(PAGE EXCERPT):
* * *

YouTube Video


Video Transcript

Up to this point, we’ve been working with traditional virtual machines in our labs. To use a traditional virtual machine, we first install a hypervisor that allows us to run multiple VMs on a single system. That hypervisor may be installed directly on the hardware, as it is in most enterprise settings, or we may install the hypervisor on top of an existing operating system, like we’ve done with VMWare on our own computers. Then, inside of the virtual machine, we install another entire operating system, as well as any of the software we need to run our applications. If we want to have multiple VMs that all run the same operating system, we’ll have to install a full copy of that operating system in each VM, in addition to the operating system that may be installed outside of our hypervisor. Can you spot a possible problem here?

In traditional VM architectures, we may end up wasting a lot of our time and resources duplicating the functions of an operating system within each of our virtual machines. This can lead to very bloated virtual machines, making them difficult to move between systems. In addition, we have to manage an entire operating system, complete with security updates, configuration, and more, all within each virtual machine. While there are many tools to help us streamline and automate all of this work, in many ways it can seem redundant.

* * *

(EXTRACTED MATERIAL):

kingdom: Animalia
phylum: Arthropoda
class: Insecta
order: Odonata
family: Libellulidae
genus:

* * *

(TASK BRIEF): Write out the part of the virtual machine transcript that opens with the words containing "In traditional VM" and closes with "can seem redundant.". Work only from the virtual machine transcript, not from the items.

(ANSWER):
In traditional VM architectures, we may end up wasting a lot of our time and resources duplicating the functions of an operating system within each of our virtual machines. This can lead to very bloated virtual machines, making them difficult to move between systems. In addition, we have to manage an entire operating system, complete with security updates, configuration, and more, all within each virtual machine. While there are many tools to help us streamline and automate all of this work, in many ways it can seem redundant.